Few movies are as dear to my heart as the original Ghostbusters. I loved it as a kid, I loved it as a teenager, and I love it as a grizzled old fart. The characters, the pacing, the virtuoso mix of horror and humor… not only do I never get tired of it, I have honest trouble conceiving of a circumstance where I ever could.
But I digress. This post is only peripherally about Ghostbusters; in particular, the Nietzschean response of resident soulless scientist Dr. Egon Spengler when poor Janine Melnitz attempts to make conversation about his reading habits.
Janine: You’re very handy, I can tell. I bet you like to read a lot, too.
Egon: Print is dead.
Egon isn’t good at casual conversation, is the point the movie is making here. Also, in 1984 such a statement was pretty extreme to make, certainly only the domain of extremist crackpots like, well, Dr. Egon Spengler. Why don’t we all just put on our tinfoil hats while we’re at it?
Then we fast forward to 2011, and this off-the-wall fictional character has become freakin’ Nostradamus. I mean, if Nostradamus wasn’t a complete joke at predicting the future.
Egon didn’t predict the Internet and the flood of mobile devices, but he’s sure playing Sybil in predicting the effects.
I’m not exactly breaking any huge news pointing this out, others have been pointing it out for years. As early as 2005 a print journalist convention basically told its attendees the same thing Egon uttered, and told them they’d better learn to deal with it. Articles on the phenomenon are everywhere, some arguing it’s as overblown a statement now as it was in 1984… but…
Now, technically, Wizard Magazine (and its sister offering, Toyfare) has only been announced as moving to a digital-only format, rather than being ceased altogether. But the fact remains that no longer will we see those plastic-wrapped publications at the grocery store or 7-11 or wherever else we might have grown accustomed to buying them. Perhaps, like me, in recent years you grew accustomed to not buying them, and if you don’t think those two factors are related then I’d venture to say you have a poor grasp of cause-and-effect. The only time I still read Wizard was when I got a free issue being handed out at a Comic-Con. This made for decent reading while waiting in a line, but I wasn’t particularly contributing to the coffers of Gareb Shamus and his intrepid crew, a crew which had been shrinking as people started leaving Wizard on the shelves and got their comic book news online instead.

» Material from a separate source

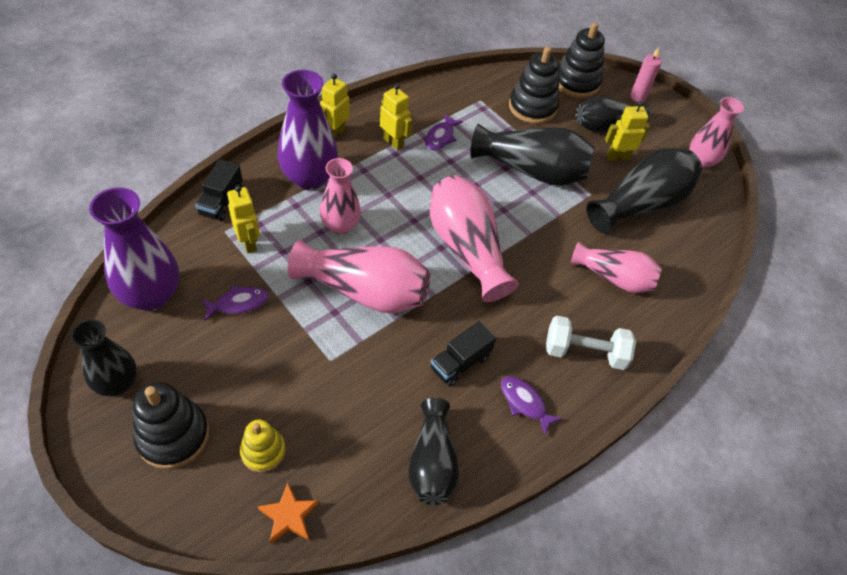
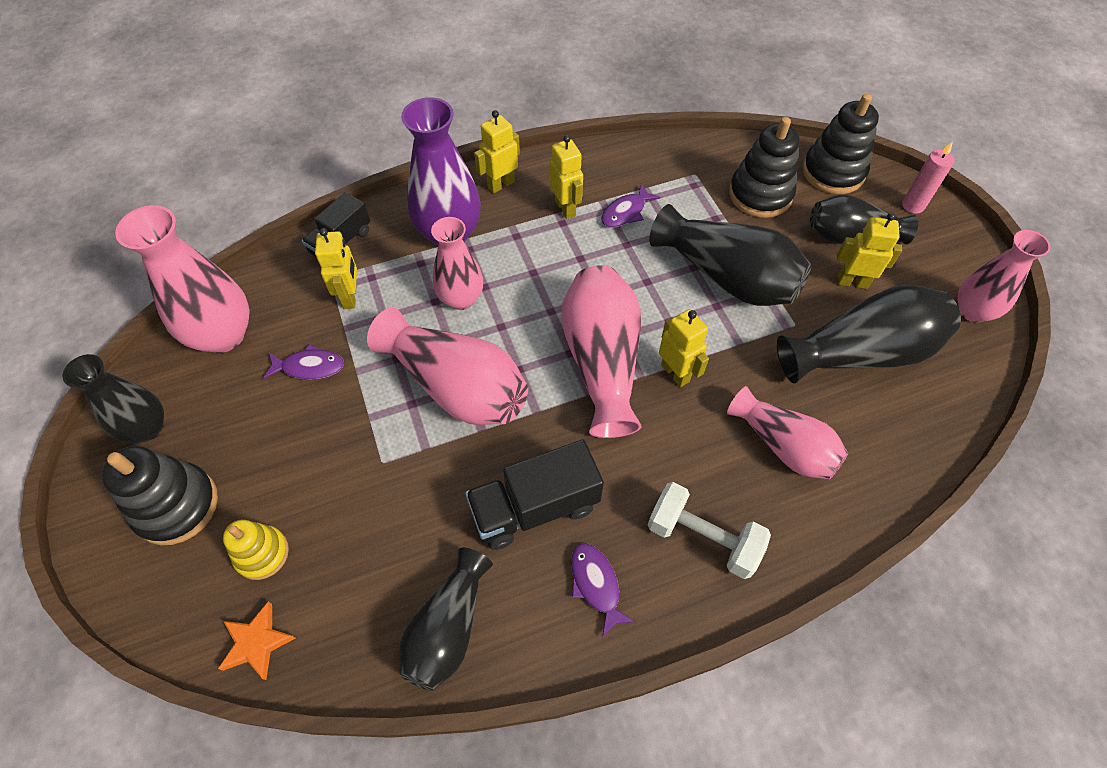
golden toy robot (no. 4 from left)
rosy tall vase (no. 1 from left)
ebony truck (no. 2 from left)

Now while there are several criticisms of Wizard’s business decisions and practices (CBR’s Robot 6 offers a good selection for your reading pleasure), it may at least be unfair to call them out on the demise of their printed page. At this point I’m really not sure geekdom has any room for a successful print publication. People and Us Weekly are likely safe, since the readership of these circulars and those who regularly surf the Web aren’t necessarily in the same Venn Diagram intersect yet (though give it time… TMZ’s website is a really, really popular spot…), but geekdom frickin’ loves the Internet. It’s the world at our fingertips without ever having to leave the proverbial basement, and it wasn’t long before we figured out that the online geek news sites were able to give us our fix in a much more timely fashion, and most importantly of all, give it to us for free.

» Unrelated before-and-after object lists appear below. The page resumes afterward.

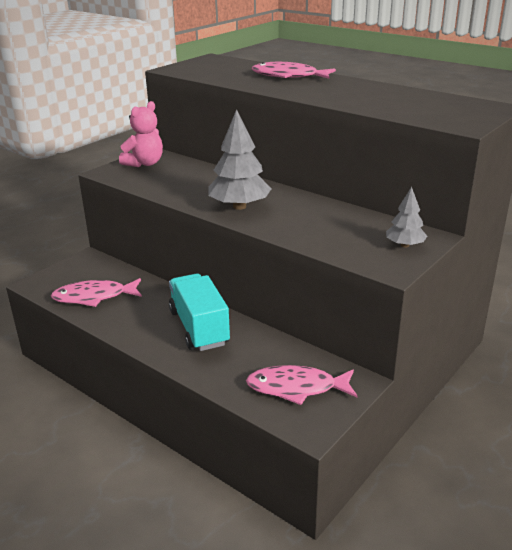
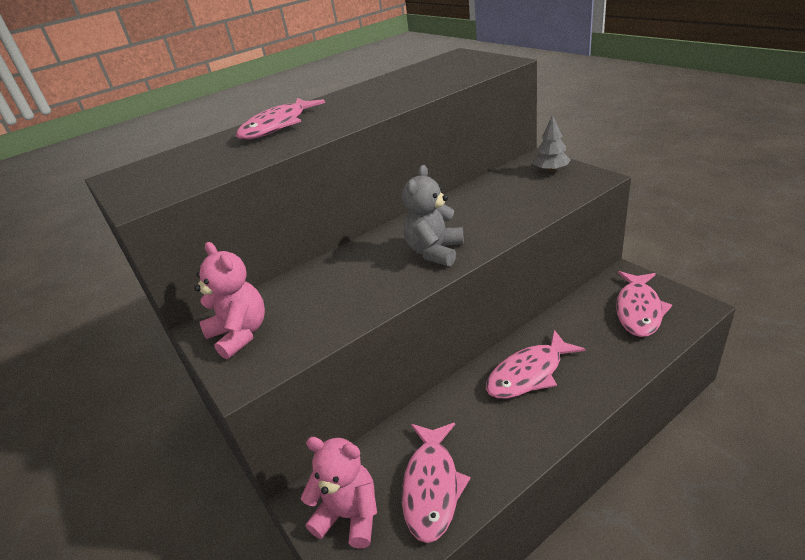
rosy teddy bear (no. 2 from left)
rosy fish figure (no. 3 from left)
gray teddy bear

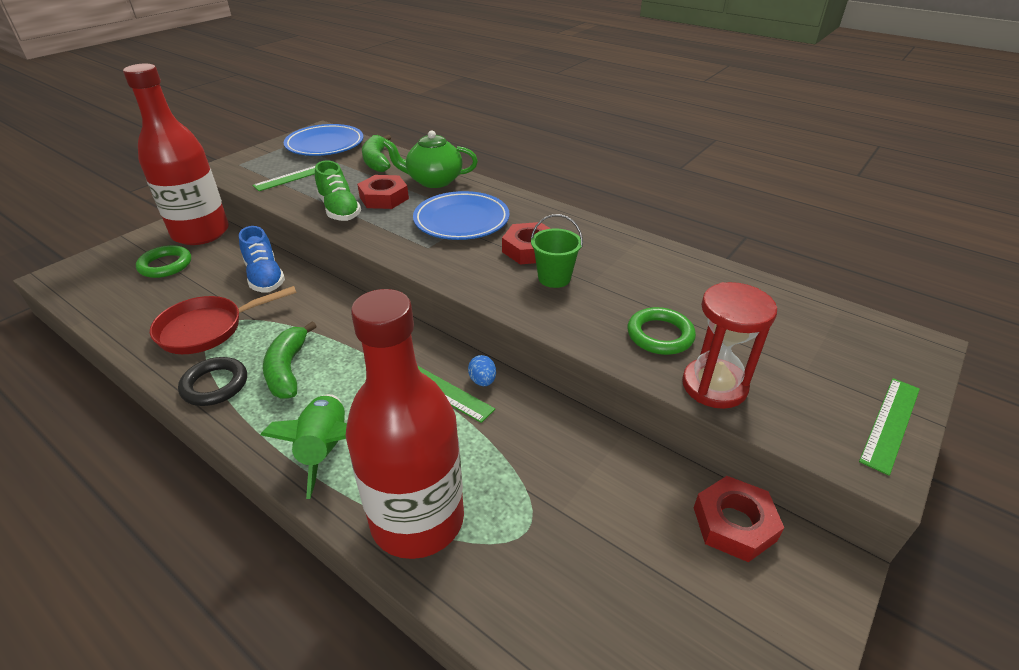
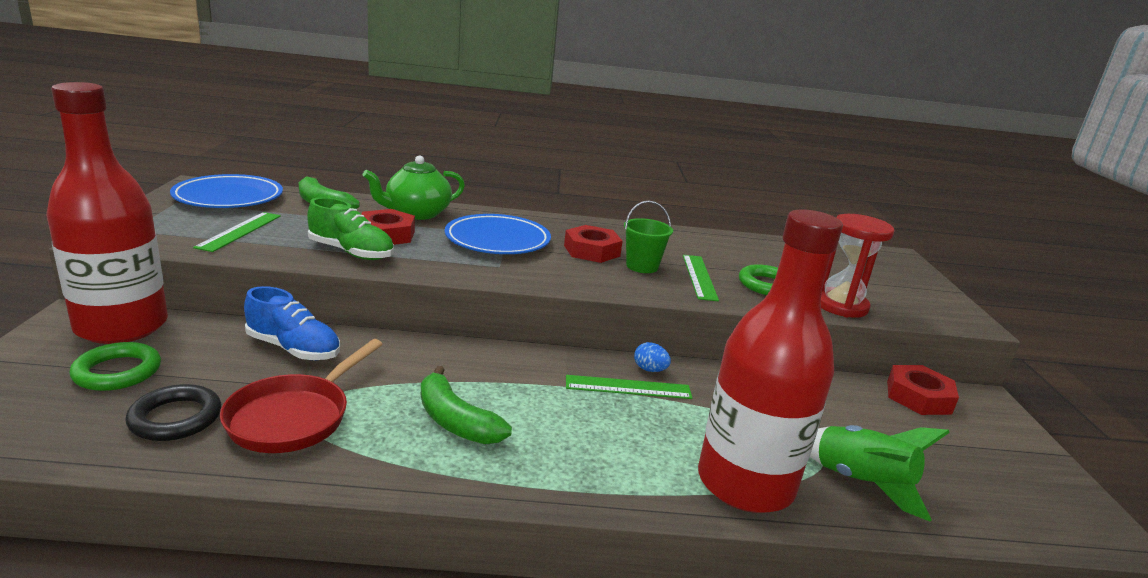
ebony hoop
green spaceship
green straightedge (no. 3 from left)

Why drop $5.99 on a magazine whose articles might well be out of date by the time you read them? You could argue that Wizard had the clout to get the interviews with the big stars and the set access to the big productions, but over the years that edge eroded as sites like Comic Book Resources began being taken equally as seriously for promotional purposes. And in the event you liked a particular offering such as Twisted Toyfare Theater, well, they came out with separate collections. There just was less and less reason to buy.
Not convinced? Well, a few years ago another geek cornerstone, Dragon Magazine (and its associated publication Dungeon) also closed its presses and moved to an online-only format. The good news is that as far as I know their D&D Insider subscription package seems to be working out for them, allowing not only access to the online magazine but several other features as well. So there’s hope yet for squeezing money out of us despite the Internet’s smorgasbord of free content, but I don’t know what sort of unique offerings Wizard can bring to the table if it intends to try to charge anything. Right now it’s a big shake-up of not only moving the magazine online, but changing the corporation around and launching a 12 city convention “tour”, all under a single Wizard World label.

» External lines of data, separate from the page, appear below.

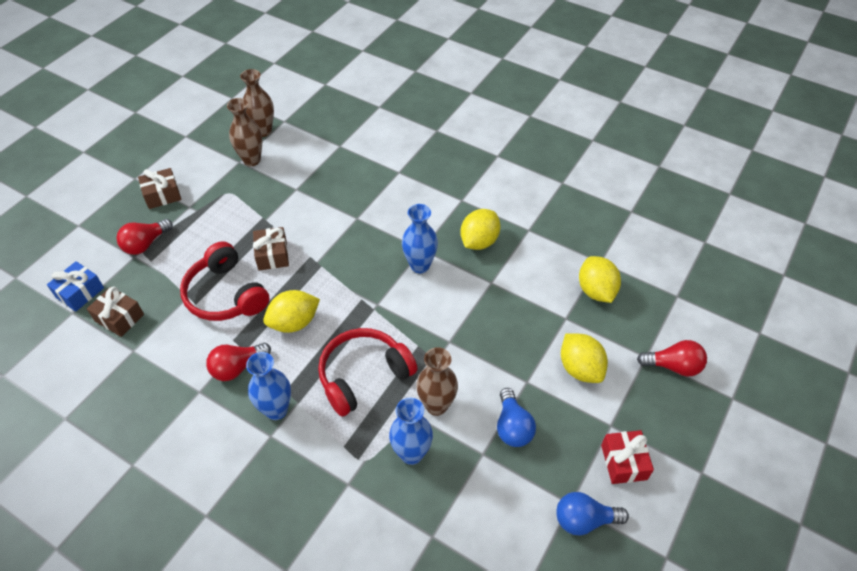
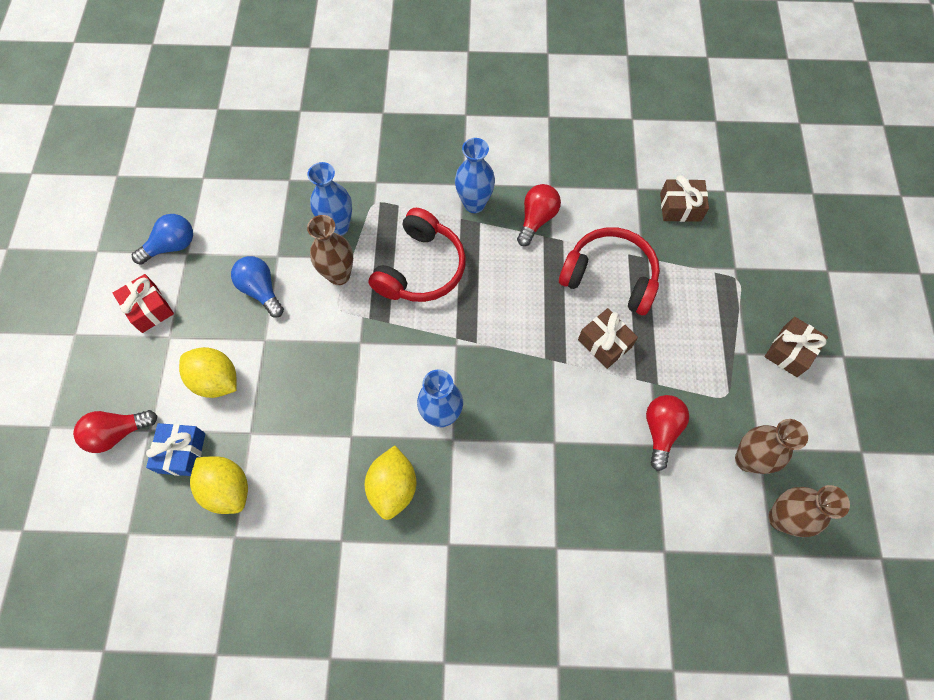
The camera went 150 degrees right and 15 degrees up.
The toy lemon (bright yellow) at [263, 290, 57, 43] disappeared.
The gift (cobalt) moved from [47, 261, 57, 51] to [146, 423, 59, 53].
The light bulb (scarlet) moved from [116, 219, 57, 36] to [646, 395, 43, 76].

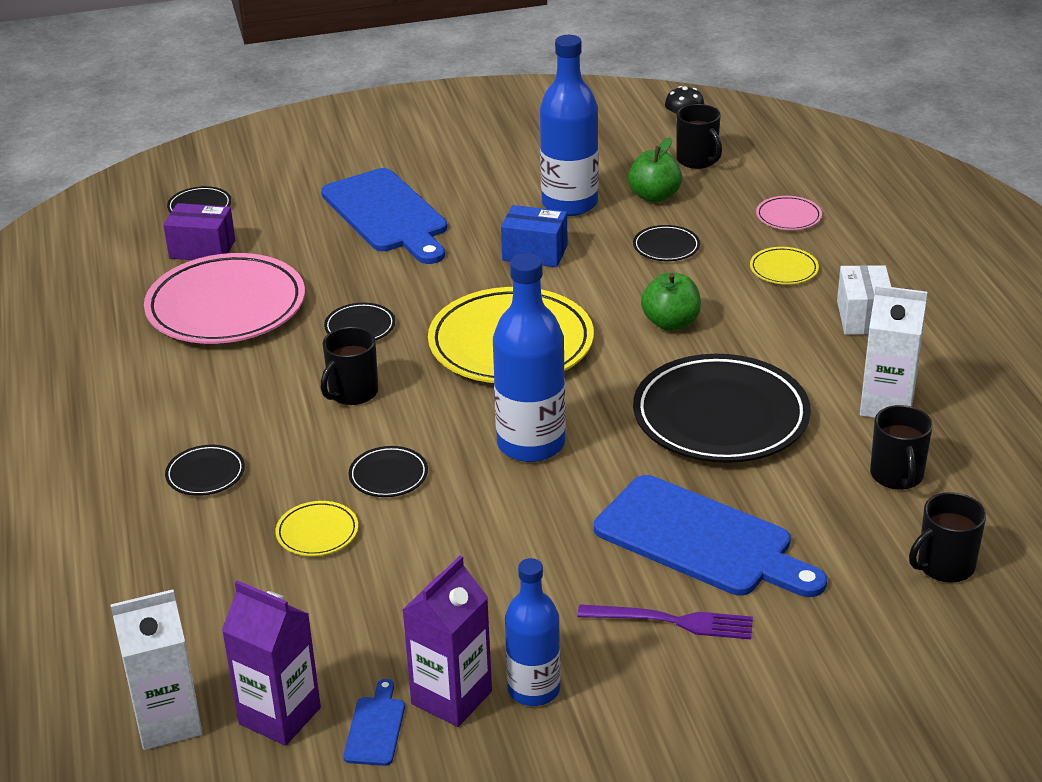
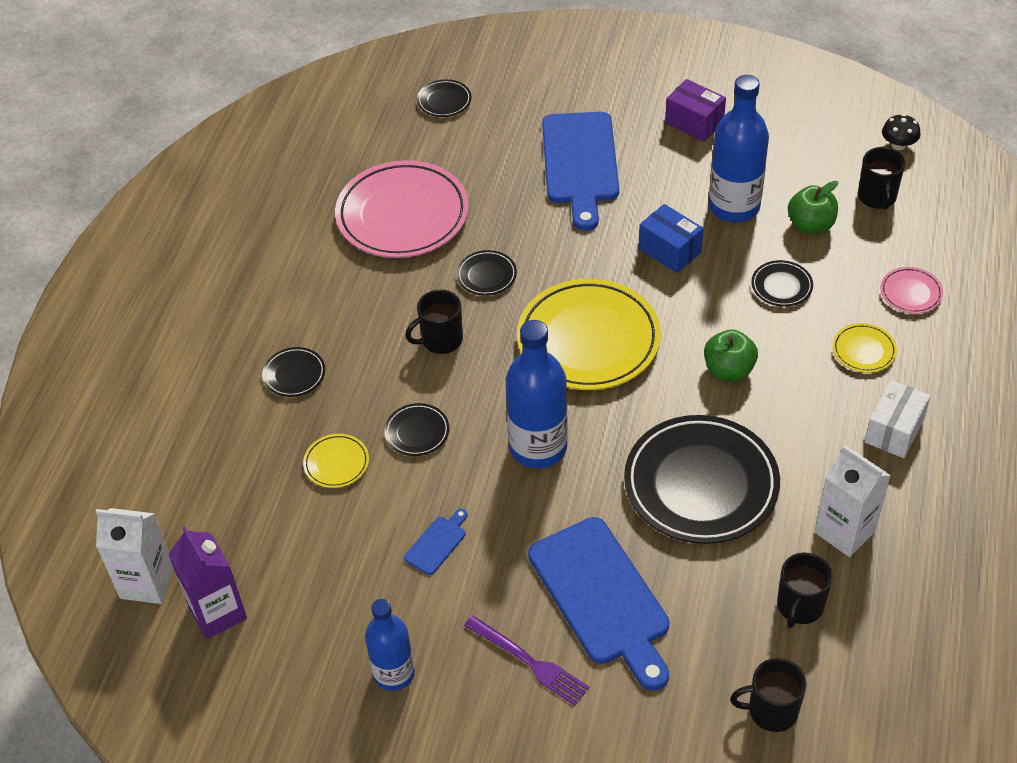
The camera went 30 degrees right and 15 degrees up.
The carton (royal purple) at [403, 555, 89, 172] disappeared.
The package (royal purple) moved from [164, 203, 71, 57] to [665, 79, 61, 63].
The cutting board (cobalt) moved from [343, 679, 62, 87] to [404, 509, 64, 66].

And whether all that succeeds or fails, none of this changes the weight of Egon’s prophecy. With the introduction of services like Kindle, handheld devices are becoming a replacement for books, as my wife reminds me every night she comes to bed with her iPod in hand and spends a couple hours relaxing with her latest text download. They even come with their own reading lights. About the only thing I still question is what form traditional comics can take on any device smaller than an iPad, since a good comic to me is as much about the shape of its panels and their relation to each other as about the content within them. That’s not stopping the rise of technologies like ComicPlus (which recently teamed with print comic distributor Diamond as their digital distribution partner), but I do think it’s one case where you can lose something of the experience. Then again, maybe I’m just being old and not wanting to admit where the future leads.